During the course of the hearing, advocate Sharma said that given the structural problems and political interference crippling the anti corruption bureau, both of which are reflected in its conduct of the last six years of investigation, its time to bring in an independent agency like CBI for investigation.
He also brought to the notice of the court CAG of 2014 towards encroachment of 20 lakh kanal state land at an estimated loss of Rs 25,000 crore to the state exchequer by criminal and wrongful implementation of the Roshni Act.
He emphasised that given its nature and quantum, Roshni scam is unprecedented in the history of J&K. He further submitted that only the HC should monitor the CBI investigation and bring the culprits to book as nothing has been achieved since 2013.
“Accordingly, the court ordered a CBI probe. It also held all Roshni allotments as void ab initio, and declared the Roshni Act as unconstitutional,” Sharma told HT.
The HC has also made the chief secretary accountable for uninterrupted investigations. “Investigation have also been ordered against officers in whose time period the encroachments happened. DCs and divisional commissioners will be held guilty of contempt in case they do not cooperate in the probe,” he added.
Earlier, the anti-corruption bureau of Jammu (vigilance) was investigating the matter and had registered 17 FIRs so far. “Given the manner in which the bureau was handling the case, the court deemed it appropriate to divest it off the investigation and hand it over to the CBI,” he said.
The Jammu and Kashmir State Lands (Vesting of Ownership to the Occupants) Act, popularly known as the Roshni Act, was implemented in 2001 by the then chief minister of Jammu and Kashmir, Ghulam Nabi Azad.

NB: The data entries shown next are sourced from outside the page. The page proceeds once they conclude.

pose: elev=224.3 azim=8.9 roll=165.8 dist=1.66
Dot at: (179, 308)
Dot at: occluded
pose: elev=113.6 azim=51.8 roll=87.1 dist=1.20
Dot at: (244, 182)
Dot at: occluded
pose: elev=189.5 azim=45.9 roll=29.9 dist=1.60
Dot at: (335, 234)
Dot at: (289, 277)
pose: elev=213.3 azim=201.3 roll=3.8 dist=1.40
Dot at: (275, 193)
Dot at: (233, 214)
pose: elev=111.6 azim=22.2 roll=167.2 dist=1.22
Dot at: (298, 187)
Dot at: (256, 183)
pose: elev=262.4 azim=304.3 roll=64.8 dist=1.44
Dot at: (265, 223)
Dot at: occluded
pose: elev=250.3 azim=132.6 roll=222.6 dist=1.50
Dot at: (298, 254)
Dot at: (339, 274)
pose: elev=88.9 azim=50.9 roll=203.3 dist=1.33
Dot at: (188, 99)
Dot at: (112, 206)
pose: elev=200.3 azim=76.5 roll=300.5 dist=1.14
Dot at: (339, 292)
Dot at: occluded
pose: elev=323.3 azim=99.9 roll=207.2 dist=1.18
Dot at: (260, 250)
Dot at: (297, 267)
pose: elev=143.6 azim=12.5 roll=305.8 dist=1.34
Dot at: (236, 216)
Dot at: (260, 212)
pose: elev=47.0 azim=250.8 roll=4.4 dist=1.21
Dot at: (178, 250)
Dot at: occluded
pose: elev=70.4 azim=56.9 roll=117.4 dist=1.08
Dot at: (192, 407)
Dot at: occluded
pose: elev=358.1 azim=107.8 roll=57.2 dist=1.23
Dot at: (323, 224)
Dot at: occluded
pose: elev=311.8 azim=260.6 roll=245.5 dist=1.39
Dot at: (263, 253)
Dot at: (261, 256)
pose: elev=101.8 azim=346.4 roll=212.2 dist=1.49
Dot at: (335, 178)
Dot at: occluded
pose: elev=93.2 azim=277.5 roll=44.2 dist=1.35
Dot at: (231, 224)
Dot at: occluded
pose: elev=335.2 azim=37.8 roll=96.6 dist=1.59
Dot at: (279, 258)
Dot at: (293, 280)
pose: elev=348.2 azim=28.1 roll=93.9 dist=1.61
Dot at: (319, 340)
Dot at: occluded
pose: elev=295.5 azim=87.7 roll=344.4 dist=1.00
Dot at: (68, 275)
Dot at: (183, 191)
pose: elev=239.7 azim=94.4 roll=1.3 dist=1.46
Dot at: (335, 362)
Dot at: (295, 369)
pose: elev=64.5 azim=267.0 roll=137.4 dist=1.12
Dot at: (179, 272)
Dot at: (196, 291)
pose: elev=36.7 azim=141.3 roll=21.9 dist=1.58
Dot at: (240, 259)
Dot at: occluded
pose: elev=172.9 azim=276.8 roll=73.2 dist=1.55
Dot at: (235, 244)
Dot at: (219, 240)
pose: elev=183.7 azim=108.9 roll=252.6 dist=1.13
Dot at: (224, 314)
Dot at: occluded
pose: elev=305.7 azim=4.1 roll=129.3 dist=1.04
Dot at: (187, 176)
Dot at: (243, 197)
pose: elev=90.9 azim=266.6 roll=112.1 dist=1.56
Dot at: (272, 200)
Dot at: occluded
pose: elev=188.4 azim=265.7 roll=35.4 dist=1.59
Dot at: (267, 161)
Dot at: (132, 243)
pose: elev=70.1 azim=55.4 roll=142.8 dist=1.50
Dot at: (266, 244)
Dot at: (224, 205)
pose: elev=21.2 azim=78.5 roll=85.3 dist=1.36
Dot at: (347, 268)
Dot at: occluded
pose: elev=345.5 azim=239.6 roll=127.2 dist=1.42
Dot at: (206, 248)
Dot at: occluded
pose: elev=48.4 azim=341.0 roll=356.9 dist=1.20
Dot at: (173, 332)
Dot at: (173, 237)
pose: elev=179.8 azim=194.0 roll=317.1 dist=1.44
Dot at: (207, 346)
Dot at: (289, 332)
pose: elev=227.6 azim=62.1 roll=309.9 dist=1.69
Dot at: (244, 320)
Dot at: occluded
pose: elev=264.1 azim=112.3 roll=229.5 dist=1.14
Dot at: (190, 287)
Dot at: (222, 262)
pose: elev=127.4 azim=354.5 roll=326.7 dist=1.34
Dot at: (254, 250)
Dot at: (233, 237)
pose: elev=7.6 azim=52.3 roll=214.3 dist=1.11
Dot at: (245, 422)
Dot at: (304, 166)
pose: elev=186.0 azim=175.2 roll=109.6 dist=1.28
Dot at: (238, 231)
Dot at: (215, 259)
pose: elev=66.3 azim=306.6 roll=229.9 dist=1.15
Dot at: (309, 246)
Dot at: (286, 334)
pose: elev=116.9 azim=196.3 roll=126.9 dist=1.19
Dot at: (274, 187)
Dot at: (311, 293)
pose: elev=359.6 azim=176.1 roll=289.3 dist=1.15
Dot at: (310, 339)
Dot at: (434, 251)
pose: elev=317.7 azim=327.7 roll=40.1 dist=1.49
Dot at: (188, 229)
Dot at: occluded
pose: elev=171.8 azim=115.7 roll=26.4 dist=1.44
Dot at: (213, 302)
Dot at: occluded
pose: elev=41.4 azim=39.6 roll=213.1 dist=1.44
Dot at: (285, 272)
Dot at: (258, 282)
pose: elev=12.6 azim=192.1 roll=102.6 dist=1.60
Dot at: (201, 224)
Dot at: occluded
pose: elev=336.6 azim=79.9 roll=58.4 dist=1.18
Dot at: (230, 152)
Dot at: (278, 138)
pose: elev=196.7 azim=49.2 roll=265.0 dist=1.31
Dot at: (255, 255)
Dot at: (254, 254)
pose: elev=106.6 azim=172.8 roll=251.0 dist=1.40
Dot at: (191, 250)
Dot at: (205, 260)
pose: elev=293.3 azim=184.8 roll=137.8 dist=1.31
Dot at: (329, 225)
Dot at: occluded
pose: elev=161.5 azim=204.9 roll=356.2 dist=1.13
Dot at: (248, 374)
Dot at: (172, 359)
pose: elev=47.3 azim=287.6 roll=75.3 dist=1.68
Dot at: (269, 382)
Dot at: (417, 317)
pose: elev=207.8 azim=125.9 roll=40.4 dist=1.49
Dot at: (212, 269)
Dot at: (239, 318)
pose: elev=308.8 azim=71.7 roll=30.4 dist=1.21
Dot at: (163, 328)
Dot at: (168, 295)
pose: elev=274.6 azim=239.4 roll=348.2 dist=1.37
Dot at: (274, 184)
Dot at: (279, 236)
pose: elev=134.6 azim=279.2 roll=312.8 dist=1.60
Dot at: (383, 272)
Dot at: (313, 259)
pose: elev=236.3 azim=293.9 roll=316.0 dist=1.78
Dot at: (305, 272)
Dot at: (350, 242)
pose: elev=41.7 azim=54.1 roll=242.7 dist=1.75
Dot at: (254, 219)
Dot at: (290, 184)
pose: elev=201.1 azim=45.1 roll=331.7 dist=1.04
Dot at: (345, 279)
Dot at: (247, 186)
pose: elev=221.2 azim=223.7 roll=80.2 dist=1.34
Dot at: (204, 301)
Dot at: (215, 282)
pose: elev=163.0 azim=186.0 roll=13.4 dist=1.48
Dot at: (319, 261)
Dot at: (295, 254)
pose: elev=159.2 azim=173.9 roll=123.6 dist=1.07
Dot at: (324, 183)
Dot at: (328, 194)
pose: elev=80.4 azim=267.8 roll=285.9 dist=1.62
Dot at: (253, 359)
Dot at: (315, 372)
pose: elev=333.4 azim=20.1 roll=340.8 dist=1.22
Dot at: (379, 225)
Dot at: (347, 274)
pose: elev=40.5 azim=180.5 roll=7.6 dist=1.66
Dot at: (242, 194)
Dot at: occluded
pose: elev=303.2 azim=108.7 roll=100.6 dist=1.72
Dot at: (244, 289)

It was aimed at “conferring 20.55 lakh kanal of state land to the occupants”.
The Act sought to generate resources for hydroelectric power projects and to confer proprietary rights to occupants of state-owned land subject to payment of land cost fixed by the government.
However, the Act was later found to be an attempt to change the demography of the entire region and the then J&K governor Satya Pal Malik scrapped it in November 2018. The Act was repealed as “it failed to realise the desired objectives and there were also reports of misuse of some its provisions”.